Au cours d'un meeting de lancement de campagne à Paris, l'ancien bras droit de Marine Le Pen a annoncé sa "décision dans (un) esprit de rassemblement de proposer à des +gilets jaunes+ désireux de s'engager de venir sur (la) liste" de son parti, leur proposant une dizaine de places.

Le parti, fondé en septembre 2017, est crédité de 2% d'intentions de vote alors que la liste ne sera connue qu'en avril, selon son entourage.

Au cours de ce meeting, M. Philippot a annoncé le soutien d'une ancienne tête de liste de Debout la France dans le Grand Est en 2014, Laure Ferrari.

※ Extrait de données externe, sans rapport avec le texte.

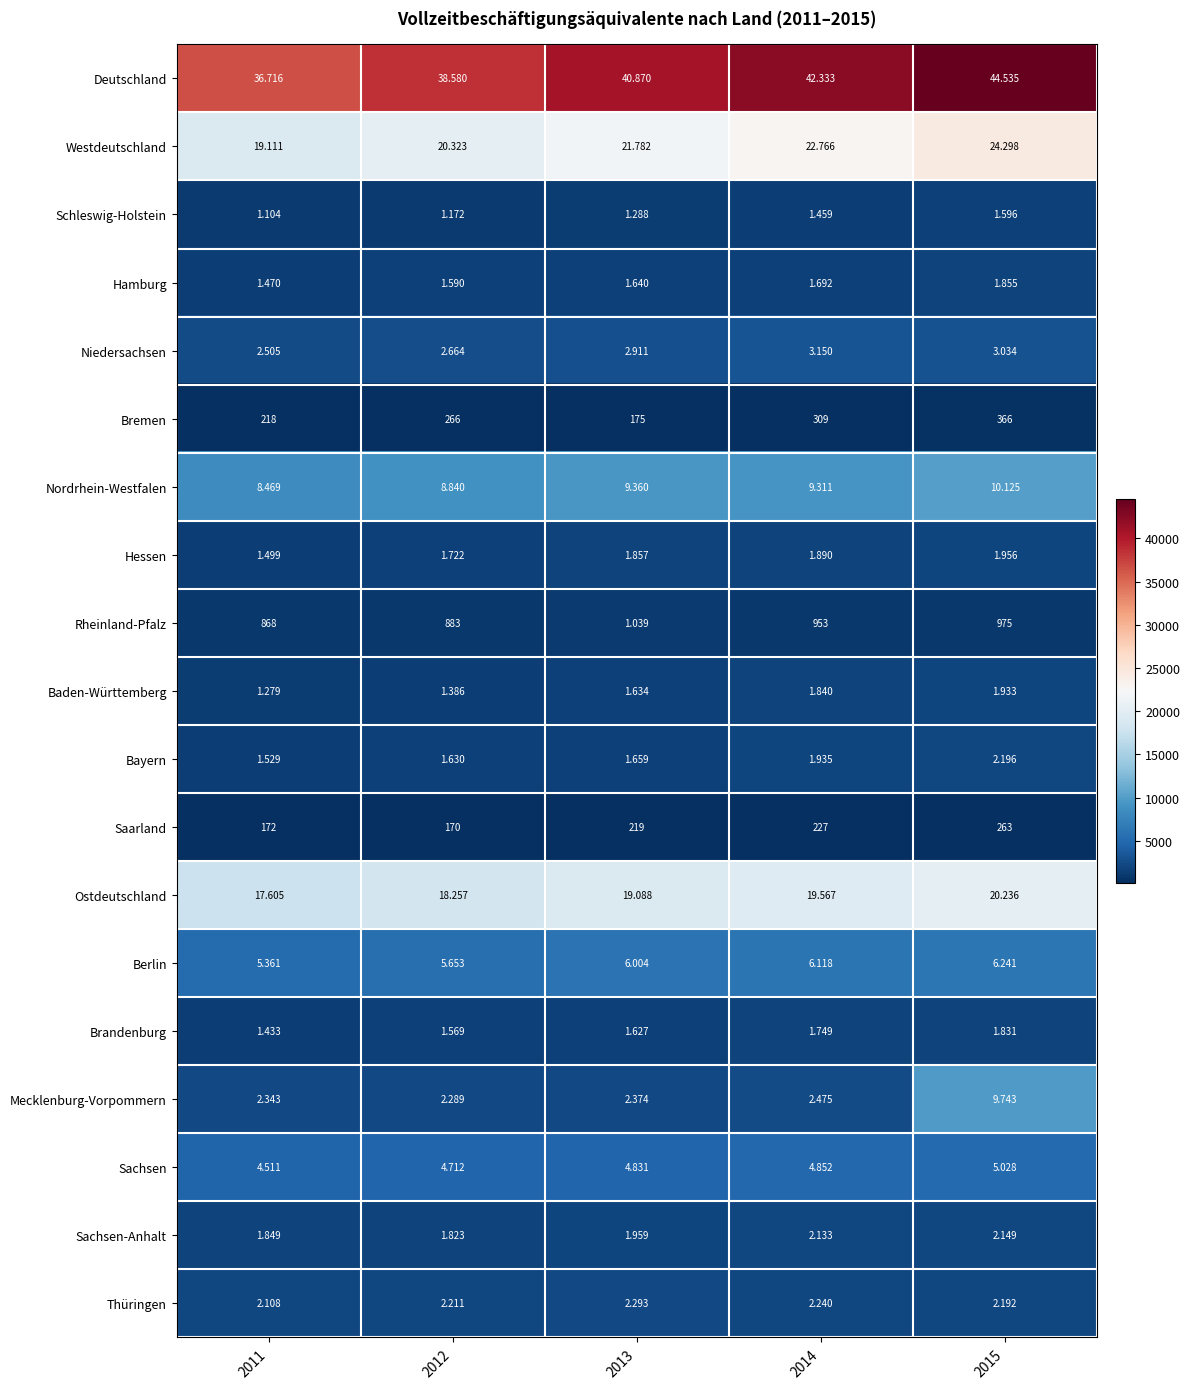

Which series has the widest spread of values?

Deutschland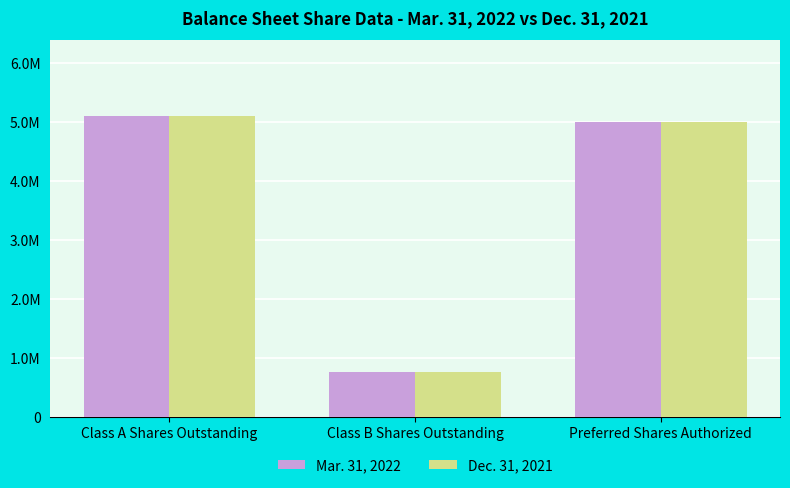

True or false: Dec. 31, 2021 has a value of 169435 at Class B Shares Outstanding.

False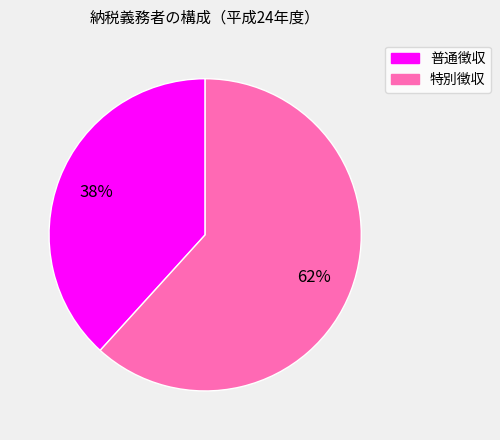

Do 普通徴収 and 特別徴収 together represent more than half of the pie?

Yes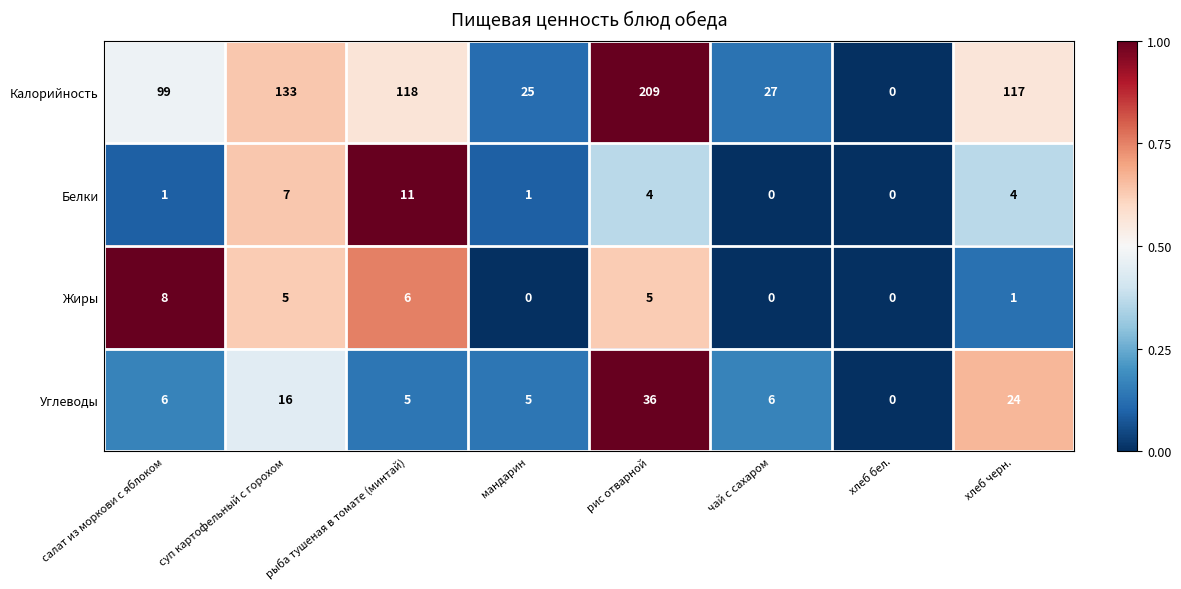

At which category is the sum across all series the highest?

рис отварной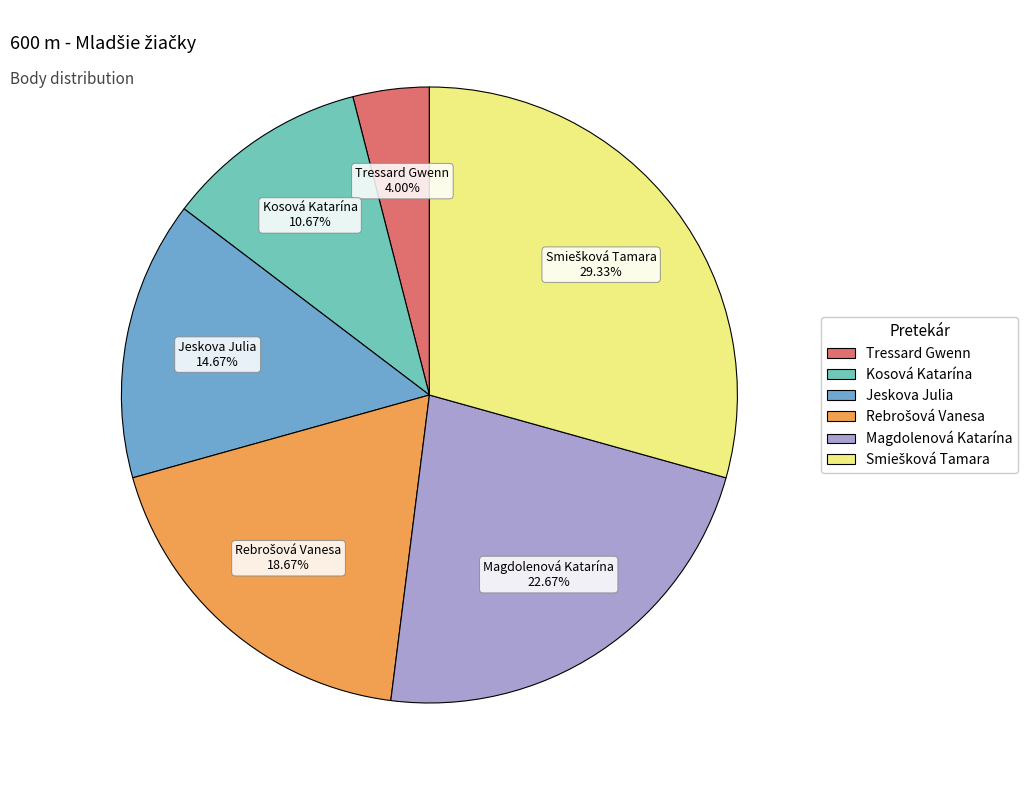

To the nearest percent, what is the difference between the Jeskova Julia and Kosová Katarína slice percentages?

4%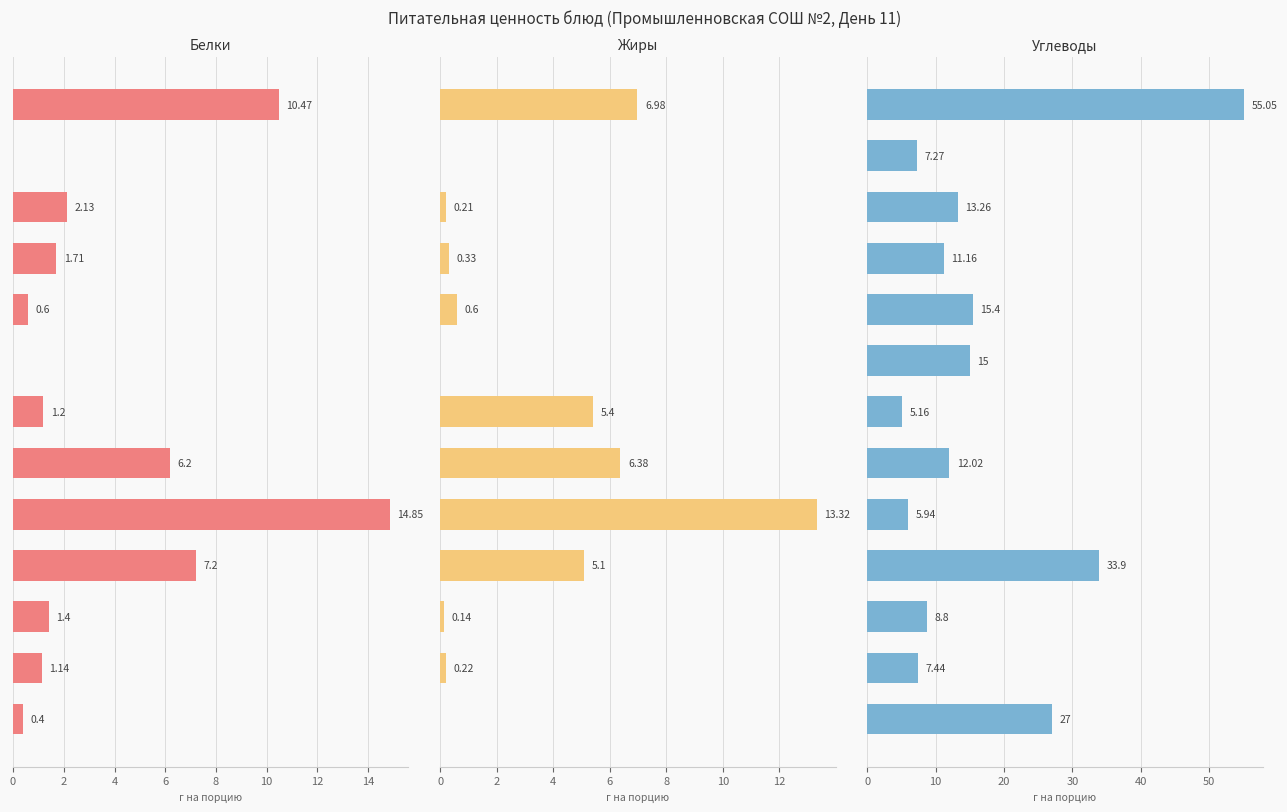

Reading right to left, extract all data points from this chart.

Белки: 0.4	1.1	1.4	7.2	14.8	6.2	1.2	0.0	0.6	1.7	2.1	0.0	10.5
Жиры: 0.0	0.2	0.1	5.1	13.3	6.4	5.4	0.0	0.6	0.3	0.2	0.0	7.0
Углеводы: 27.0	7.4	8.8	33.9	5.9	12.0	5.2	15.0	15.4	11.2	13.3	7.3	55.0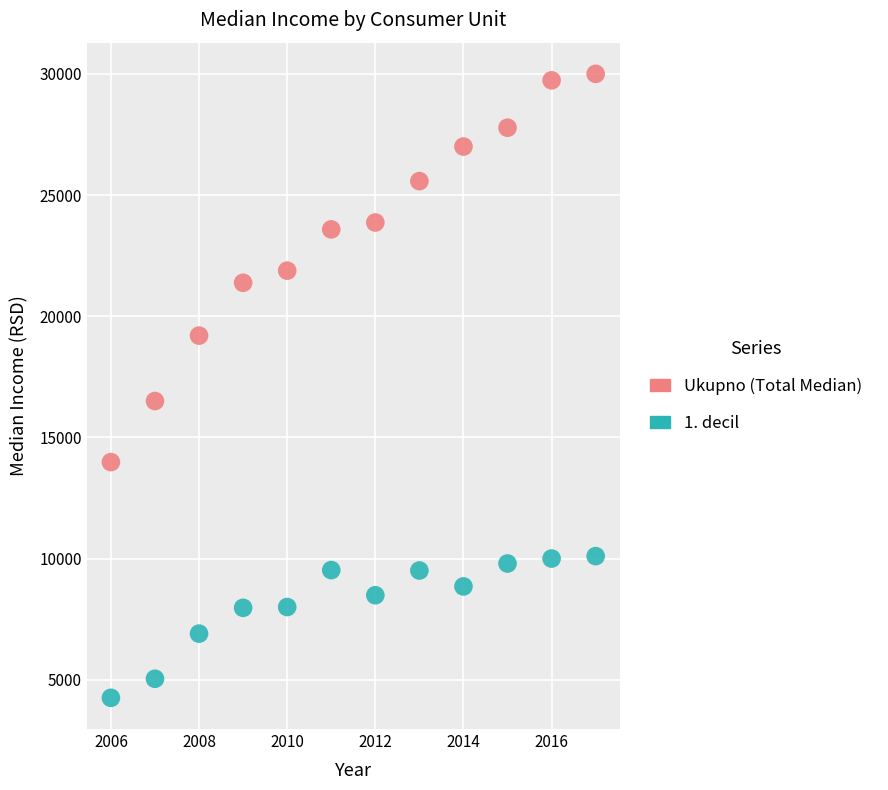

Which series has the widest spread of Y values?

Ukupno (Total Median)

Partisan d'une sortie de la France de l'UE ("Frexit"), il s'est dit désireux de se "battre pour ceux qui s'appauvrissent, contre toutes les inégalités et toutes les injustices, et (de) rendre au peuple français le pouvoir par une vraie démocratie", à laquelle il a opposé "son antithèse absolue: l'Union européenne".

"Chacun sent bien, même ceux qui ne veulent pas encore franchir le pas du Frexit, que l'UE nous bloque, que l'UE nous nuit, que l'UE nous fait reculer", a-t-il déclaré.

"L'enjeu c'est donc, très clairement, (...) la révolte contre Macron", mais "au-delà de l'homme lui-même, au-delà du parti lui-même, c’est la mainmise de l’Union européenne sur la France qu’il faut dénoncer", a-t-il souligné.

"La marche des hommes et des femmes en révolte doit aller beaucoup plus loin qu’à l'Elysée ou à l'Assemblée nationale. Elle doit aller jusqu’à Bruxelles" car "'c’est à Bruxelles qu’il faut aller percer le coeur du mal qui tue la France", a-t-il lancé.